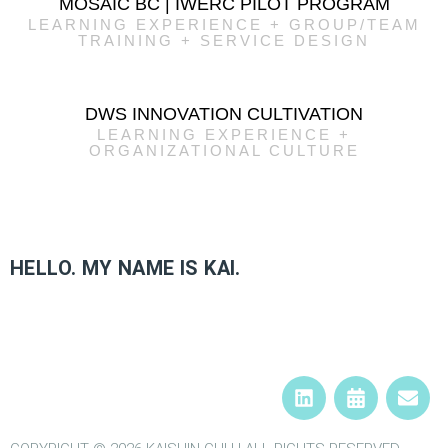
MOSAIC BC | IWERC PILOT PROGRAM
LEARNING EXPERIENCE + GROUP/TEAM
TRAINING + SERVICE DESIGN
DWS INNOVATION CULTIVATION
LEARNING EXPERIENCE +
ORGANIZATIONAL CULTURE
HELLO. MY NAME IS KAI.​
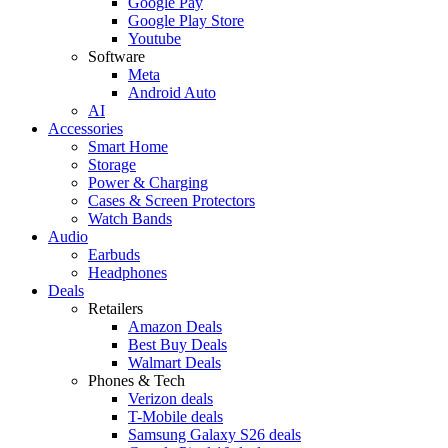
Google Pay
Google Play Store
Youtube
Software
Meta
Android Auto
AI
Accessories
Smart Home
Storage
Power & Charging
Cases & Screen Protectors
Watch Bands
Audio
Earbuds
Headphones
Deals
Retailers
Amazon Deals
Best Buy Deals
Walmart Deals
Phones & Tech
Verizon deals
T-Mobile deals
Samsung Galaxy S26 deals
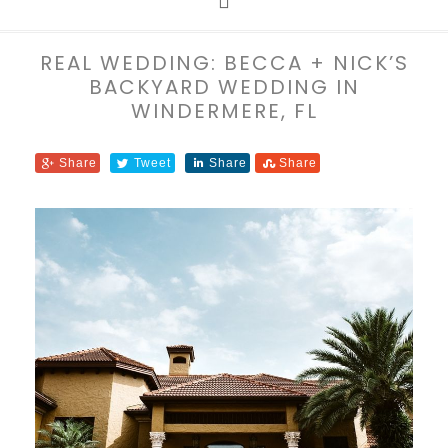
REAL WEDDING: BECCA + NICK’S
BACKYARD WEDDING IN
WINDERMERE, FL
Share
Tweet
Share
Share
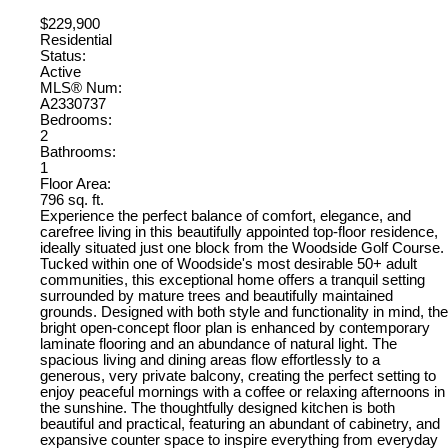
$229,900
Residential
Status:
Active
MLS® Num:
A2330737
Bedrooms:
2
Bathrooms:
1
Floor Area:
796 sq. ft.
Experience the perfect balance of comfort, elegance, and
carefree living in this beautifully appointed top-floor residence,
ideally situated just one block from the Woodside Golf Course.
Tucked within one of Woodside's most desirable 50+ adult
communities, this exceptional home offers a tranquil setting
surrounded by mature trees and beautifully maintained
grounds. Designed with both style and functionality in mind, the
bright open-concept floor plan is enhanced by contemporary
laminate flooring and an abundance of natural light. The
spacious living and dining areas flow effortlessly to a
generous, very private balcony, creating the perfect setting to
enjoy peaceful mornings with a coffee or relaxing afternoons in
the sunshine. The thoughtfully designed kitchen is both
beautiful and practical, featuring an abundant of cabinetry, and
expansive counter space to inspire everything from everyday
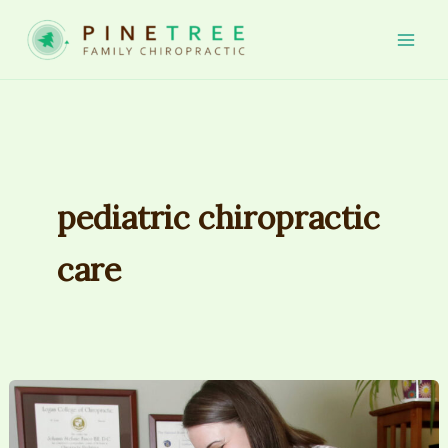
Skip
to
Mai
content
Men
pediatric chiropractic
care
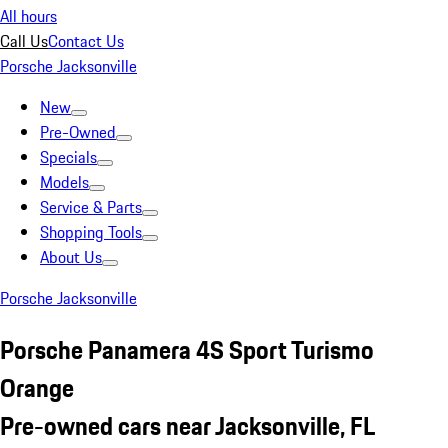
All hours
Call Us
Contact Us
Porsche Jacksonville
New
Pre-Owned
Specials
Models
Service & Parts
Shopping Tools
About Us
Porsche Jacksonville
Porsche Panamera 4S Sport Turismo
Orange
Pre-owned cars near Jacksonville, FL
-.-.-
To do »
Line by line, return the listing above exactly, dropping every picture.

Solution for this task »
MOSAIC BC | IWERC PILOT PROGRAM
LEARNING EXPERIENCE + GROUP/TEAM
TRAINING + SERVICE DESIGN
DWS INNOVATION CULTIVATION
LEARNING EXPERIENCE +
ORGANIZATIONAL CULTURE
HELLO. MY NAME IS KAI.​
Google Pay
Google Play Store
Youtube
Software
Meta
Android Auto
AI
Accessories
Smart Home
Storage
Power & Charging
Cases & Screen Protectors
Watch Bands
Audio
Earbuds
Headphones
Deals
Retailers
Amazon Deals
Best Buy Deals
Walmart Deals
Phones & Tech
Verizon deals
T-Mobile deals
Samsung Galaxy S26 deals
REAL WEDDING: BECCA + NICK’S
BACKYARD WEDDING IN
WINDERMERE, FL
Share
Tweet
Share
Share
$229,900
Residential
Status:
Active
MLS® Num:
A2330737
Bedrooms:
2
Bathrooms:
1
Floor Area:
796 sq. ft.
Experience the perfect balance of comfort, elegance, and
carefree living in this beautifully appointed top-floor residence,
ideally situated just one block from the Woodside Golf Course.
Tucked within one of Woodside's most desirable 50+ adult
communities, this exceptional home offers a tranquil setting
surrounded by mature trees and beautifully maintained
grounds. Designed with both style and functionality in mind, the
bright open-concept floor plan is enhanced by contemporary
laminate flooring and an abundance of natural light. The
spacious living and dining areas flow effortlessly to a
generous, very private balcony, creating the perfect setting to
enjoy peaceful mornings with a coffee or relaxing afternoons in
the sunshine. The thoughtfully designed kitchen is both
beautiful and practical, featuring an abundant of cabinetry, and
expansive counter space to inspire everything from everyday
Skip
to
Mai
content
Men
pediatric chiropractic
care
All hours
Call Us
Contact Us
Porsche Jacksonville
New
Pre-Owned
Specials
Models
Service & Parts
Shopping Tools
About Us
Porsche Jacksonville
Porsche Panamera 4S Sport Turismo
Orange
Pre-owned cars near Jacksonville, FL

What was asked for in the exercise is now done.